Ils font valoir que le contrat de vente du 13 octobre 2017 doit être qualité de contrat < hors établissement défini par l’article L 221-1 du Code de la consommation issu de la réforme du
14 mars 2016.
Dès lors, au regard des dispositions de l’article L 111-8 du Code de la consommation, le professionnel se doit de fournir au consommateur les caractéristiques essentielles du bien ou du service, le prix du bien ou du service, la date ou le délai auquel le professionnel
s’engage à livrer le bien ou à exécuter le service.
Or, force est de constater que le bon de commande ne comporte aucune référence ni la marque, ni la référence, ni aucune caractéristique technique.
Le même bon de commande ne fait nullement mention à une date de livraison du matériel.
Ce bon de commande ne répond pas aux exigences légales d’un contrat de vente entre un professionnel et un consommateur, sans qu’il soit besoin d’étudier les autres irrégularités soulevées, les dispositions de l’article L 111-8 du Code de la consommation, étant d’ordre public.
Dès lors, il y a lieu de faire droit à la demande des époux X tendant à l’annulation du bon de commande susvisé.
SUR LA NULLITE DU CONTRAT POUR DOL
Il convient de préciser que les époux X conclut longuement au présent litige sans pour autant faire référence au textes applicables en matière de dol mais très souvent fait référence à des considérations doctrinales générales
Le Juge doit en application des règles du code de procédure civile, apporter la juste qualification aux termes du litiges.
Dès lors, par application de l’article 1109 ancien du code civil, il est rappelé qu’il n’y a point de consentement valable si le consentement n’a été donné que par erreur ou s’il a été extorqué par violence ou surpris par dol.

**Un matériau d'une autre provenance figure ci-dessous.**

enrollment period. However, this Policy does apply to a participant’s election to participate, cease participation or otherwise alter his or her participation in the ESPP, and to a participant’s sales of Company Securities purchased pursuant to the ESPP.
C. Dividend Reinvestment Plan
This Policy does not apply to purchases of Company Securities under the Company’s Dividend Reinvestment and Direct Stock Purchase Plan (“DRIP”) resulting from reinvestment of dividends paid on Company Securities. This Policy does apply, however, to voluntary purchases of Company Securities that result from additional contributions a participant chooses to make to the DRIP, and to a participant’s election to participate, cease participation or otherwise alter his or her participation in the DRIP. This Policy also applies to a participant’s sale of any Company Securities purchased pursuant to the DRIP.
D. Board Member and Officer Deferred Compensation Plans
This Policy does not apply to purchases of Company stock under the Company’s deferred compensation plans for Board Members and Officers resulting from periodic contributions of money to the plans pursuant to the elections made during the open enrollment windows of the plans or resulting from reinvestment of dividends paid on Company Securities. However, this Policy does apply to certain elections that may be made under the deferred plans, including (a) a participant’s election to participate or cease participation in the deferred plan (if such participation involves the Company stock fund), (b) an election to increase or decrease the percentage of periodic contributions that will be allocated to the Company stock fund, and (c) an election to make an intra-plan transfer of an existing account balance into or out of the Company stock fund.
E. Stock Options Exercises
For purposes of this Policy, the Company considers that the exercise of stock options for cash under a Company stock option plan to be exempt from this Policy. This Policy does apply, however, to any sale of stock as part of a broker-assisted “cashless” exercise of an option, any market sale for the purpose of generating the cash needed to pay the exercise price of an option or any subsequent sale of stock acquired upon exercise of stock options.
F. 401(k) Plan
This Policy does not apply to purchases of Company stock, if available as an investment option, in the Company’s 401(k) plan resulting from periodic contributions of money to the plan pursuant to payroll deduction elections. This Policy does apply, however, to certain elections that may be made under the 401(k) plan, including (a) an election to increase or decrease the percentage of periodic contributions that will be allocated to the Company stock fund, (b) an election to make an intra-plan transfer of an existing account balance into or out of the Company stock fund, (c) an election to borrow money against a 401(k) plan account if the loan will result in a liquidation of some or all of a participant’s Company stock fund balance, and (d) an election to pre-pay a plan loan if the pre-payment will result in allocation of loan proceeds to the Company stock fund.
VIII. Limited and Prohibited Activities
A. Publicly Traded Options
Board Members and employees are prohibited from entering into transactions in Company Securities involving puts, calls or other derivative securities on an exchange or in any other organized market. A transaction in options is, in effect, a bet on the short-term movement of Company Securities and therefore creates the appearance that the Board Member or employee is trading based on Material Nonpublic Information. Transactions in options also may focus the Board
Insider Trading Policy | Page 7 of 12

L’article 1116 ancien du même code (article 1137) dispose que le dol est une cause de nullité de la convention lorsque les manoeuvres pratiquées par l’une des parties sont telles, qu’il est évident que, sans ces manoeuvres, l’autre partie n’aurait pas contracté.
En l’espèce, il ressort des pièces versées aux débats que la société GRENELLE DISTRIBUTION a démarché les époux X en faisant miroiter un autofinancement du système, permettant à ces derniers d’obtenir un résultat sans frais.
L’opération est présentée comme une opération blanche, entièrement autofinancée, par les revenus provenant de la production d’énergie et son rachat par la société EDF, avec la garantie que celle-ci rachètera la production.
La perspective des avantages financiers constituant le principal argument de vente.
Il en résulte que les informations données aux époux X ont été trompeuses et n’ont pour seul but que de les mettre suffisamment en confiance pour les déterminer à contracter, de telles pratiques, utilisées par un professionnel à l’égard d’un acheteur profane, constituent des manoeuvres dolosives induisant l’existence d’un vice du consentement et justifiant le prononcé de la nullité du contrat.
Il convient en conséquence de prononcer la nullité du contrat de vente conclu le 13 Octobre
2017 entre les époux X et la société GRENELLE DISTRIBUTION.
SUR LA NULLITE DU CONTRAT DE CREDIT AFFECTE ET SES CONSEQUENCES
Au terme de l’article L 311-32 du Code de la consommation pris en sa version applicable au cas d’espèce, le contrat de crédit « est résolu ou annulé de plein droit lorsque le contrat en vue duquel il a été conclu est lui-même judiciairement résolu ou annulé >> ;
En l’espèce, il convient de prononcer la nullité du contrat de crédit affecté souscrit le 13
Octobre 2017, le contrat de vente principal ayant été annulé.
L’annulation du contrat de prêt entraîne la restitution par l’emprunteur du capital prêté, déduction faite des sommes versées à l’organisme prêteur, sauf à démontrer une faute de celui-ci dans l’exécution de ses obligations.
En l’espèce, la société COFIDIS n’a pas vérifié la régularité formelle du bon de commande, lequel est entaché de plusieurs irrégularité de nature à entraîner sa nullité, notamment en ce qui concerne le descriptif des matériels vendus.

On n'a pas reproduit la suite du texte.